Gobi Methi Pakoda or Cauliflower Fenugreek Pakoda is an Indian snack prepared by deep frying the mixture of Gobi, Methi and besan along with few spices such as Red Chilli Powder and Turmeric Powder. First Gram Flour (Besan) mixture is prepared by adding together Gram Flour, Turmeric Powder, Red Chilli Powder, Chopped Methi Leaves, Chopped Chilli and Salt with water. Methi Leaves are chopped into small pieces and mixed into the Besan. One thing we must keep in mind that the quantity of methi leaves should be appropriate so that the pakodas doesn’t become bitter on addition of more methi leaves. Water is added little by little to attain the right consistency so that the Cauliflower (Gobi) pieces can hold the Besan paste within itself firmly. Gobi pieces is then added into the paste and mixed properly so that the Gobi pieces are coated with the besan. It is kept aside for 5 minutes so that the besan paste completely coats the gobi pieces. Gobi pieces are then fried in oil to make crispy and crunchy Gobi Methi Pakodas.
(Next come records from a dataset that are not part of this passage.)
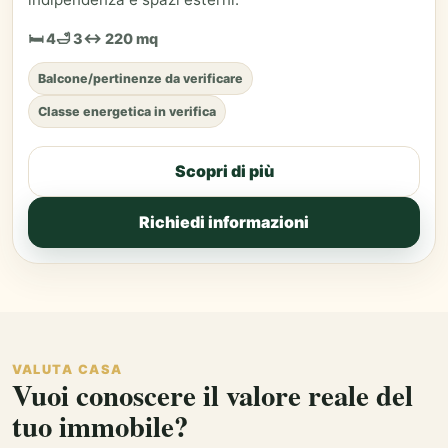
🛏 4
🛁 3
↔ 220 mq
Balcone/pertinenze da verificare
Classe energetica in verifica
Scopri di più
Richiedi informazioni
VALUTA CASA
Vuoi conoscere il valore reale del
tuo immobile?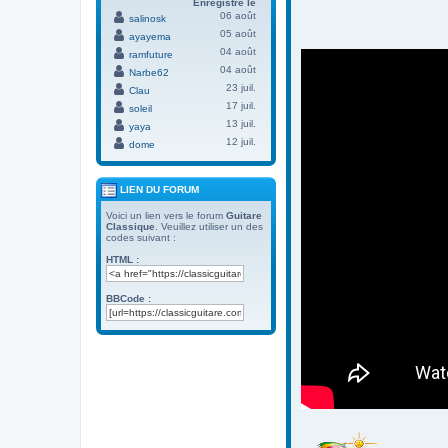
Enregistré le
06 août
salinosk
05 août
ayayema
04 août
ramfuture
04 août
Narbe62
23 juil.
Clau
17 juil.
soleil
13 juil.
yaya
12 juil.
dome
LIEN DU FORUM
Voici un lien vers le forum
Guitare
Classique
. Veuillez utiliser un des
codes suivant :
HTML :
BBCode :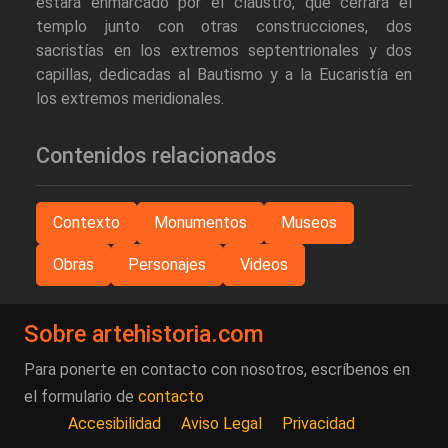
estará enmarcado por el claustro, que cerrará el
templo junto con otras construcciones, dos
sacristías en los extremos septentrionales y dos
capillas, dedicadas al Bautismo y a la Eucaristía en
los extremos meridionales.
Contenidos relacionados
Contexto
Monumentos
Museos
Obras
Personajes
Videos
Sobre artehistoria.com
Para ponerte en contacto con nosotros, escríbenos en
el formulario de
contacto
Accesibilidad
Aviso Legal
Privacidad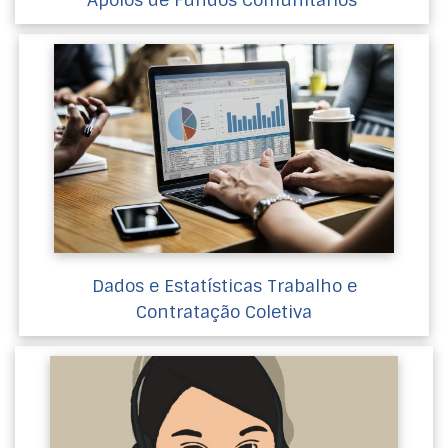
Dados e Estatísticas Trabalho e
Contratação Coletiva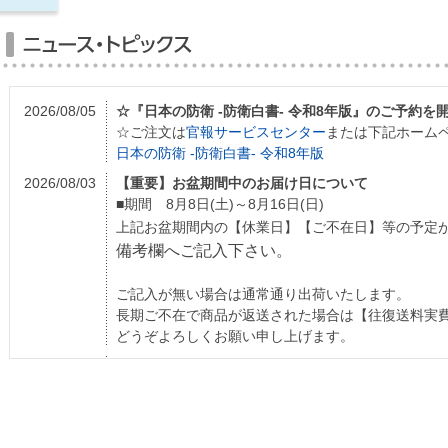
2026/08/05
☆『日本の防衛 -防衛白書- 令和8年版』のご予約を
☆ご注文は
官報サービスセンター
または下記ホーム
日本の防衛 -防衛白書- 令和8年版
2026/08/03
【重要】お盆期間中のお届け日について
■期間 8月8日(土)～8月16日(日)
上記お盆期間内の【休業日】【ご不在日】等の予定
備考欄へご記入下さい。
ご記入が無い場合は通常通り出荷いたします。
長期ご不在で商品が返送された場合は【往復送料実
どうぞよろしくお願い申し上げます。
2026/08/03
☆『建設工事標準歩掛 改訂63版』のご予約を開始い
☆ご注文は
官報サービスセンター
または下記ホーム
建設工事標準歩掛 改訂63版
2026/07/07
☆『有価証券報告書 令和8年4月決算』のご予約を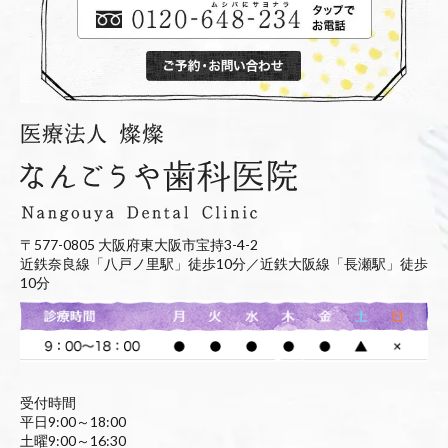
〒577-0805 大阪府東大阪市宝持3-4-2
近鉄奈良線「八戸ノ里駅」徒歩10分／近鉄大阪線「長瀬駅」徒歩
10分
受付時間
平日9:00～18:00
土曜9:00～16:30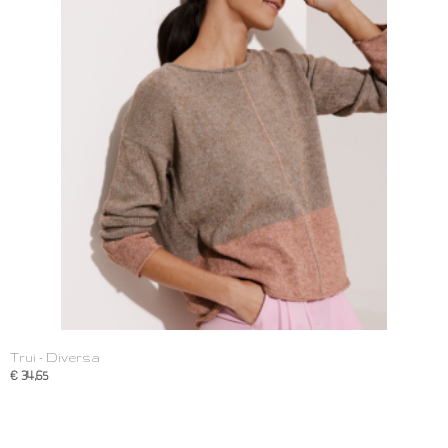
Trui - Diversa
€ 34,65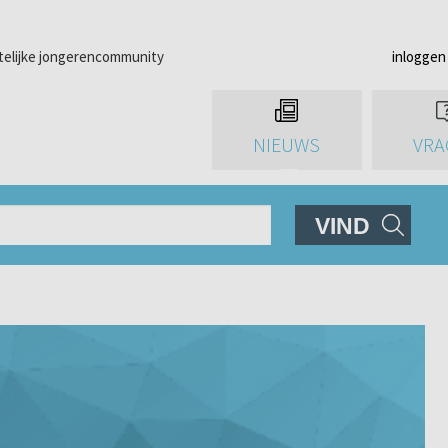
telijke jongerencommunity
inloggen
NIEUWS
VRA
VIND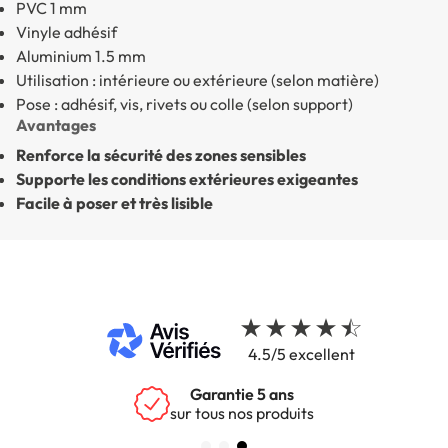
PVC 1 mm
Vinyle adhésif
Aluminium 1.5 mm
Utilisation : intérieure ou extérieure (selon matière)
Pose : adhésif, vis, rivets ou colle (selon support)
Avantages
Renforce la sécurité des zones sensibles
Supporte les conditions extérieures exigeantes
Facile à poser et très lisible
4.5/5 excellent
Garantie 5 ans
sur tous nos produits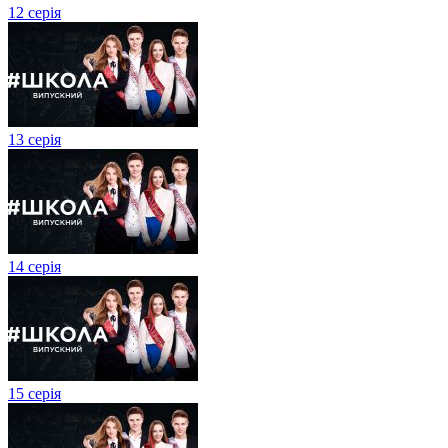
12 серія
13 серія
14 серія
15 серія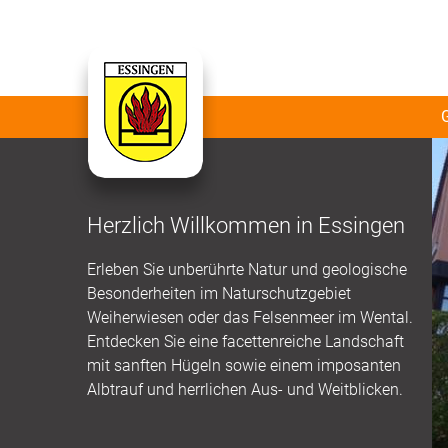
Herzlich Willkommen in Essingen
Erleben Sie unberührte Natur und geologische
Besonderheiten im Naturschutzgebiet
Weiherwiesen oder das Felsenmeer im Wental.
Entdecken Sie eine facettenreiche Landschaft
mit sanften Hügeln sowie einem imposanten
Albtrauf und herrlichen Aus- und Weitblicken.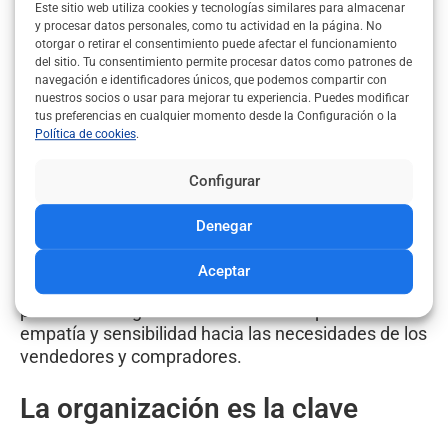
Este sitio web utiliza cookies y tecnologías similares para almacenar
y procesar datos personales, como tu actividad en la página. No
Hazte un experto en
otorgar o retirar el consentimiento puede afectar el funcionamiento
del sitio. Tu consentimiento permite procesar datos como patrones de
negociación.
navegación e identificadores únicos, que podemos compartir con
nuestros socios o usar para mejorar tu experiencia. Puedes modificar
tus preferencias en cualquier momento desde la Configuración o la
Aprender a negociar debe ser una de las tareas
Política de cookies
.
marcadas como prioridad en tu agenda. Recuerda
que el agente debe ser quien guíe la gestión de la
Configurar
compra venta.
Denegar
Aunque a veces seas un poco flexible, debes
mostrar seriedad en tu trabajo, esto proporcionará
Aceptar
más seguridad a tus clientes. Por supuesto, el
proceso de negociación debe ir acompañado de
empatía y sensibilidad hacia las necesidades de los
vendedores y compradores.
La organización es la clave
Gobi Methi Pakoda is mainly eaten with chutney or sauce together with hot tea. It is one of the most famous snacks and street food in many Indian homes. People mostly love to serve pakodas with tea. It is easy to prepare and is ready to serve snacks for guests in most Indian homes.

 

For other Pakoda Recipe, please visit,

Gobi Ke Pakode

Plain Bread Pakoda

Pyaaz Pakoda

Stuffed Bread Pakoda

Methi Pakoda

Gobi Methi Ke Pakode/Gobi Methi Bites

Gobi Methi Pakoda is prepared by deep frying the Gobi pieces coated with Besan paste in hot oil. The Gram Flour mixture is prepared with Besan, Chopped Methi Leaves, Chopped Chilli, Turmeric Powder, Red Chilli Powder, Baking Soda and Salt. After the paste is prepared, gobi is coated with the besan and then it is deep fried to make crunchy pakode.
Course Breakfast, Snacks, Starters
Cuisine Indian, North Indian
Preparation Time 15 minutes
Cook Time 10 minutes
Total Time 30 minutes
Servings 3 servings
Calories
Author Recipe by Chits

Ingredients:

  • 1 cup Gram Flour (Besan)
  • 250 gm Gobi (Cauliflower)
  • 2 medium Chopped Chillies
  • 4 tablespoon Chopped Methi Leaves
  • 1/2 teaspoon Chilli Powder
  • 1/2 teaspoon Turmeric Powder
  • A Pinch Baking Soda
  • Salt to Taste
  • Oil to Deep fry
  • Water to make paste

Instructions:

  • Take the Gobi and cut it into small pieces by removing the stem.
  • Boil water in a container and put the gobi pieces. Let it boil for 5 minutes in medium heat.
  • Till the time the Gobi flowers are boiling, chop the Methi leaves. Wash it in running water so that all the soil is removed. Keep it aside.
  • After 5 minutes, switch off the stove and allow it to cool down. On cooling take out the gobi pieces in a separate bowl.
  • Now take the Gram Flour in a large bowl. Add the Chopped Methi Leaves, Chopped Chilli, Turmeric Powder, Red Chilli Powder, Baking Soda and Salt. Mix all the ingredients.
  • Add water to it and mix it. Water should be added little by little so that the consistency of the batter should be proper.
  • Add Boiled Gobi florets to the batter and mix it properly so that the gobi pieces are well wrapped with the batter. Keep it aside for few minutes.
  • Heat Oil in a kadai over medium heat.
  • When the oil is hot, take the gobi pieces which are wrapped with the batter and put it gently into the oil.
  • Deep fry until the pakodas turn its colour to light golden brown. Keep on stirring the pakodas so that it is evenly cooked.
  • Take out the pakodas after it turns golden brown. Similarly cook the pakodas for remaining batter. Put the fried pakodas over paper towel so that it absorbs the excess oil.
  • Gobi Methi Pakoda is ready to be served. Serve it with Green Chutney or Tomato Ketchup.

Notes:

1. Add water to the mixture little by little, so that the consistency of the paste remains proper.
2. Fry the pakodas over medium flame. If you cook over low flame, the pakodas will absorb more oil.